Sin embargo, no eran lo bastante claras para anunciar nada todavía. Porque las pruebas que tenía no eran de las que hubiesen abrumado a los medios y la oposición en el Congreso.
—No podemos presentarlo como un caso legal entre corporaciones —les explicó a Cecily y al jeesh—. No tenemos que convencer a un juez sino a la gente que está más que dispuesta a no creer lo que decimos.
—¿Quién es el responsable entonces? —preguntó Cecily.
—Sabemos desde el principio quién es más probable que esté detrás de todo esto —dijo Torrent—. Aldo Vero.
—Es un payaso —comentó Babe—. Su nombre auténtico es Aldo Vera.
—Es un hombre de paja —dijo Drew—. El acosador favorito de los conservadores.

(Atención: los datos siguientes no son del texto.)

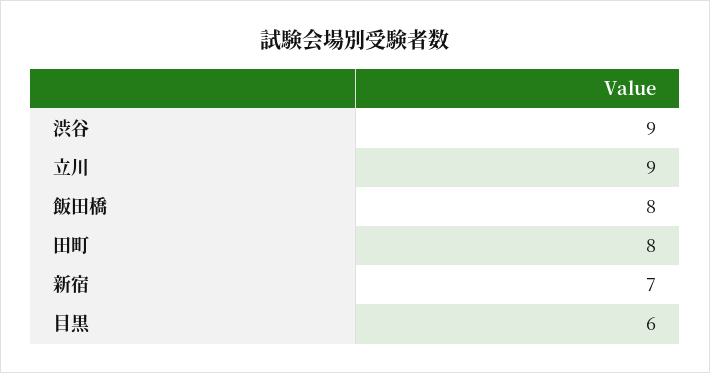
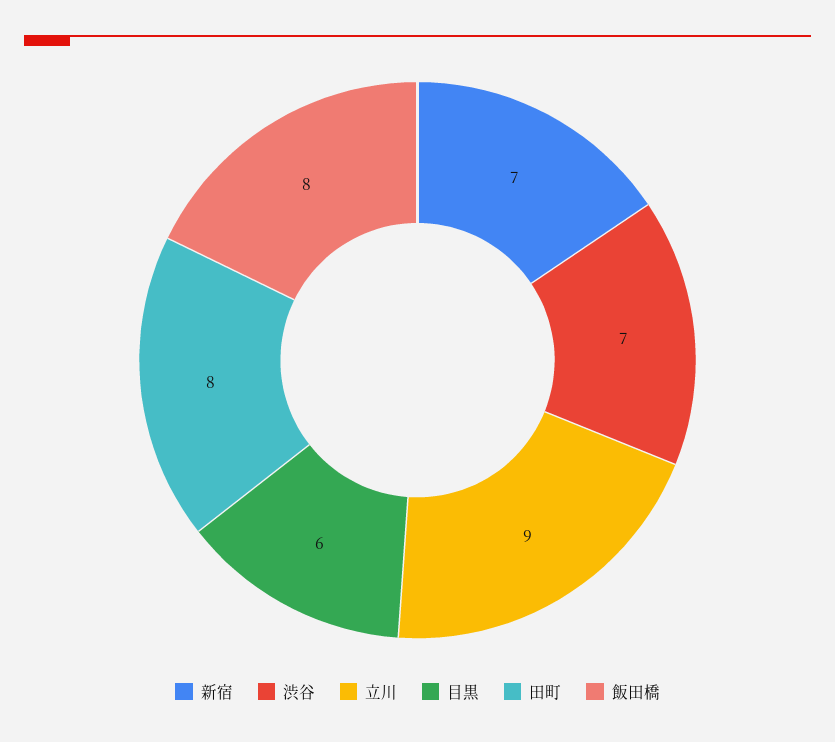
  {
-   "渋谷": 9,
+   "渋谷": 7,
    "立川": 9,
    "飯田橋": 8,
    "田町": 8,
    "新宿": 7,
    "目黒": 6
  }

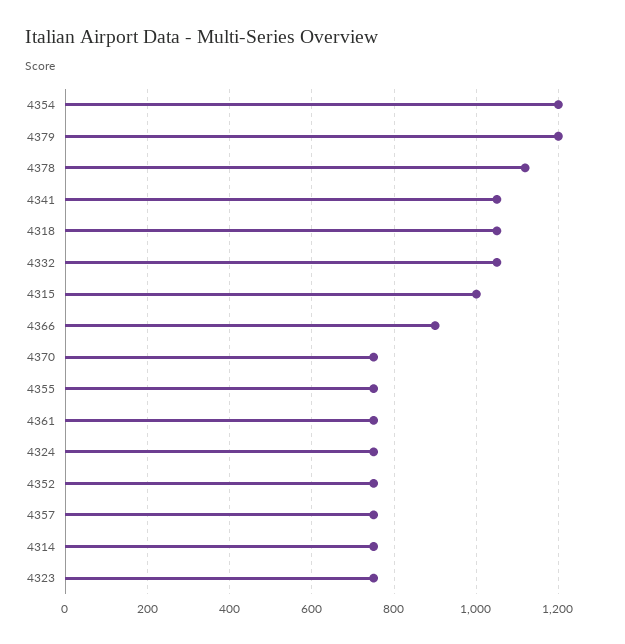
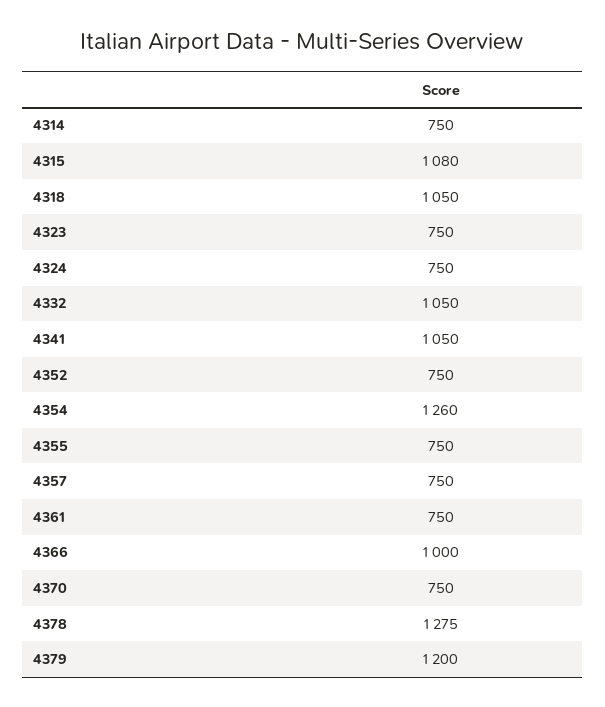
  {
-   "4354": 1200,
+   "4354": 1260,
    "4379": 1200,
-   "4378": 1120,
+   "4378": 1275,
    "4341": 1050,
    "4318": 1050,
    "4332": 1050,
-   "4315": 1000,
+   "4315": 1080,
-   "4366": 900,
+   "4366": 1000,
    "4370": 750,
    "4355": 750,
    "4361": 750,
    "4324": 750,
    "4352": 750,
    "4357": 750,
    "4314": 750,
    "4323": 750
  }

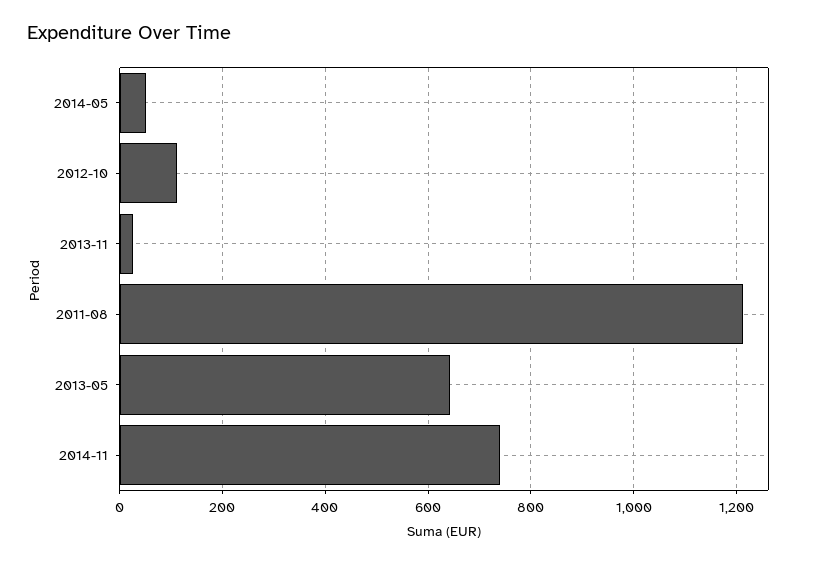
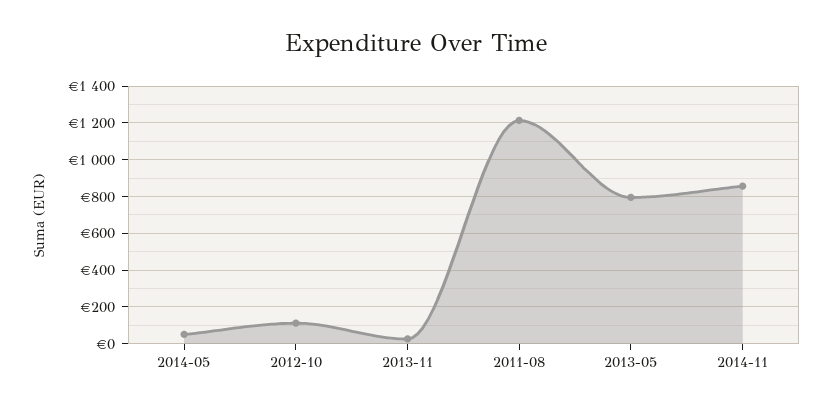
  {
    "2014-05": 60,
    "2012-10": 120,
    "2013-11": 20,
    "2011-08": 1220,
-   "2013-05": 640,
+   "2013-05": 800,
-   "2014-11": 740
+   "2014-11": 850
  }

—Por eso me he esforzado tanto en encontrar a alguien más —dijo Torrent—. Pero Vero ha estado usando su inmensa fortuna para subvencionar movimientos de extrema izquierda durante años. Su jurado propósito ha sido siempre hacer caer al difunto presidente. Controla cada centavo que invierte en financiar organizaciones fachada para asegurarse de que se emplea con efectividad. Les exige que recauden fondos equiparables a los recursos que él invierte. Es un tipo listo, está completamente decidido y el hecho de que haya anunciado su objetivo no significa que no pueda ser quien lo está consiguiendo. —Torrent procedió a enumerar los grupos empresariales de los que Vero se había desembarazado en los dos últimos años—. Obtuvo dinero de sobra con los beneficios ordinarios para subvencionar el diseño de esas armas. Pero nuestros expertos en armamento dicen que para pasar del prototipo a la producción las inversiones sustanciales tendrían que haber empezado hace unos dos años. Y fue entonces exactamente cuando empezó a vender esas compañías.